We are down to two weeks left in this school year. Big things are happening -- like Abe taking his first ever AP test. (European history. He'll do great. While his friends joked about it having done little more than provide a nice door stop over the year, the kid actually READ the class's massive text book and is often found to be telling me things like how funny it was that for a moment he accidentally paired Catherine of such and such with Henry or Edward of whichever number when they would have made such an obviously opposing pair).
And small things are happening . . . like me deciding Jesse and I have done his homework assignments enough times for the year. (Shhhhh.)

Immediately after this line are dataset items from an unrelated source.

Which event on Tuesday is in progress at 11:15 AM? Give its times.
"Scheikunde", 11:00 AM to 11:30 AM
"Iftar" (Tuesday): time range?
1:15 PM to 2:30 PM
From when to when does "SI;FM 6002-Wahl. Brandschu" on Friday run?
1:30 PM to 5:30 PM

And in between things are happening -- like Daisy talking about end-of-year parties with friends, and Goldie and Penny signing up for a running camp, and me looking at the calendar and asking Mike about vacation days in an effort to find at least one long stretch in which we can manage to be at Bear Lake (and wondering if it will be with a repaired cabin basement [the flood!!!] or not), and Penny reminding us that Northern Ice (a seasonal snow cone place behind our local grocery store) is open again, and Anders insisting he's too scared to go to swimming lessons and too scared to leave me and go to kindergarten when the summer ends, and everyone wondering what they will do for books all summer with our library having just closed its doors in preparation to be demolished (and rebuilt).
At times we think about big things like about how we only have a few more summers like this – all of us together for whatever adventures or chores come each day – before life will begin shifting to something very different: kids on missions, kids in college, and me no longer wholly involved in the crafting of each day for all of my children. Or we think about last summer – how it started out just like this, with no major expectations, but suddenly changed directions – handing us a three week impossible rollercoaster of “Dad (grandpa) is recovering. No, he’s dying. No surely he’s recovering. No, I think he is leaving.” And then his death. And then an unexpected month 2,000 miles from home.

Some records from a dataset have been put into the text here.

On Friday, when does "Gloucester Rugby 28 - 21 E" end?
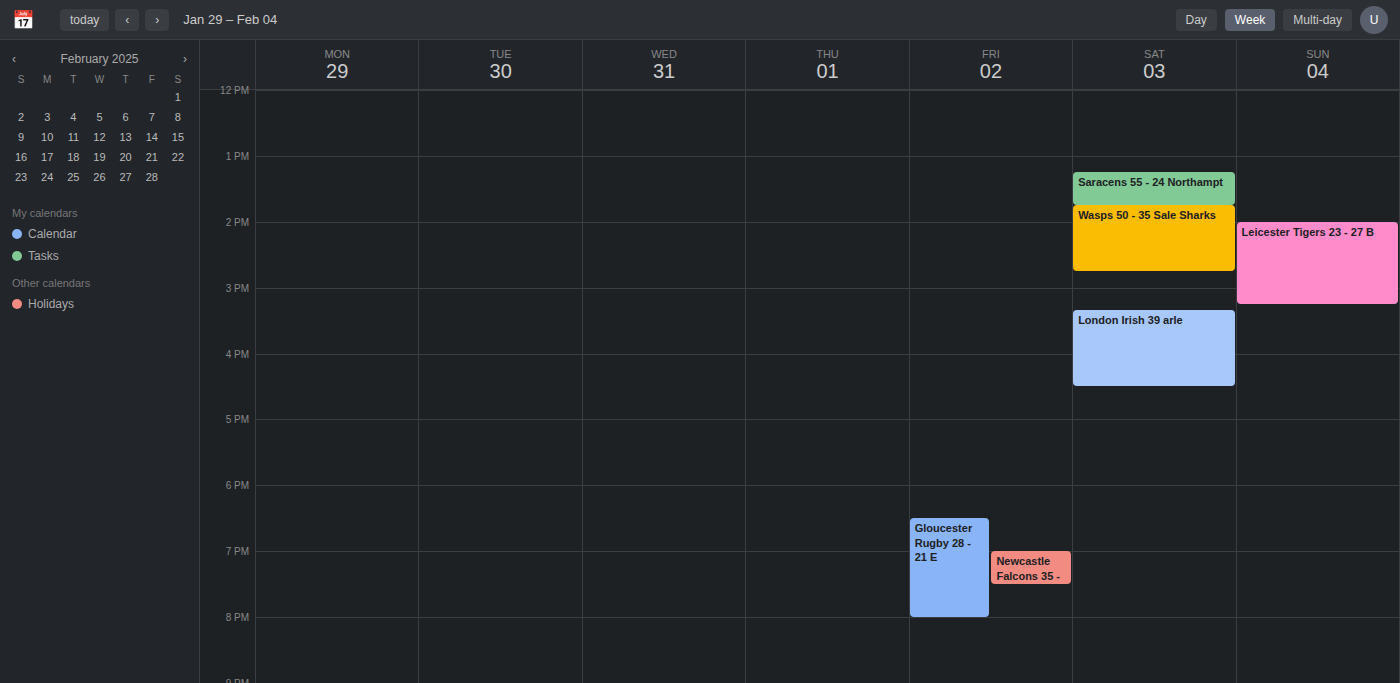
8:00 PM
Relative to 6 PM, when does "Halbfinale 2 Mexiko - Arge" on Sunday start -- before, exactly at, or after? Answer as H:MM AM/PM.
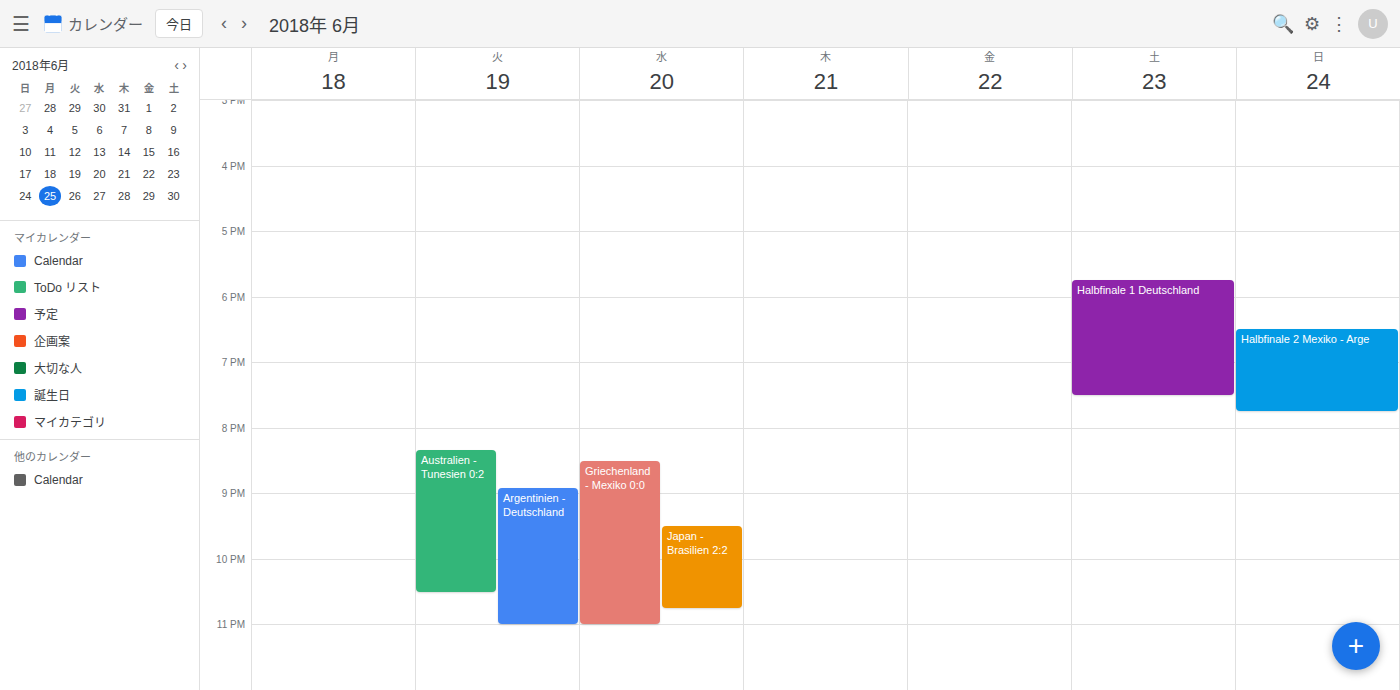
6:30 PM -- after 6 PM, 30 minutes below the 6 PM line.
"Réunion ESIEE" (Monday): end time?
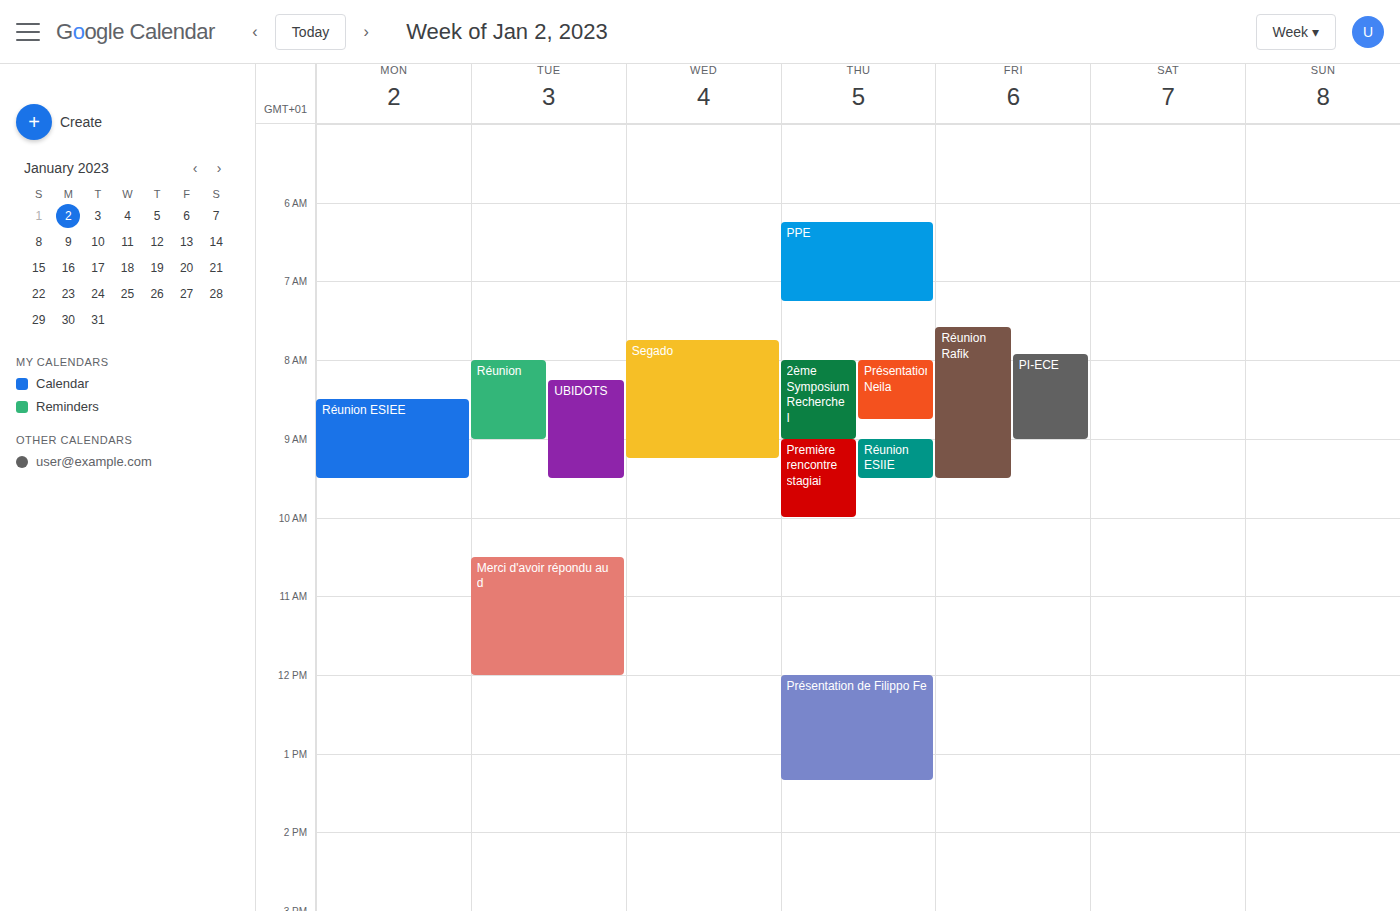
9:30 AM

But mostly we think ordinary thoughts involving whatever things are happening during whatever day we happen to be living.
Such as:
Hans just hit four months. At three months babies can still pass for newborn-ish, but four months seems to complete the transition to . . . baby. After all, he’s beginning to sleep swaddle-free, stay somewhat upright in a stroller, and wear the clothes from boxes that I never bothered to pull out when he was first coming (because him being that big was an eternity away). It was hard, I think, adjusting to a newborn with two little toddlers running about; but I can’t be absolutely certain; because before I had a chance to really decide how hard it was, or wasn’t, he’d left newborn-ness behind. He’s a pleasant little fellow though. Calm and undemanding. I am forever having to go check to see if he has woken from his naps because he’s far too polite to ever cry to let me know he’s up. He’ll just lie there – patiently looking about or scratching his fingers on the side of his bassinet a bit as he waits for someone to notice that he could use a little attention.
And also . . . for one brief, glorious moment, we had a pet squirrel. I suppose he wasn’t ours exactly, but he was here. We first caught sight of him during a Sunday dinner as he dashed along the strip of rock and bushes against our back fence. Mike insisted he would never stay (as we’ve nothing for him here), but I saw him day after day for the next week. He kept growing bolder and bolder -- throwing in, amongst his dashing, more and more intervals of . . . sitting (and nibbling on what, for all the world appeared to be weeds -- which, of course, couldn't possibly be true, [because too good to be true] and yet?) And we'd NEVER had any squirrels in our yard! Only rats. (And the rats, unfair though it may be, only filled me with low level revulsion. Poor things. I feel terrible even admitting it. What about Mrs. Frisby and the Rats of Nimh? I CRIED at the death of rats then!) Still, the case remained: I was thrilled to have the rats gone but delighted over the possibility of the squirrel -- our squirrel -- staying! I knew they could be a nuisance. My dad used to shake his fist at the squirrels in our backyard. They'd pick our apricots, take one bite in order to reach the pit, and throw the rest of the fruit to the ground. But even with their apricot-ruining ways I’d liked watching them run along our telephone wires and up and down our trees, and I couldn’t think of anything I minded a squirrel taking here in my own yard. He was welcome to our chicken feed and we had no fruit. So Penny named him acorn and I continued shouting, “Look! There’s the squirrel!” every chance I got. And then, he left.
Which is a bit of a sad ending, but an ending all the same, and off I go to feed the little people some lunch (and one of them just came in saying she’d stepped in chicken poop so . . . it’s somewhat pressing that I set this aside).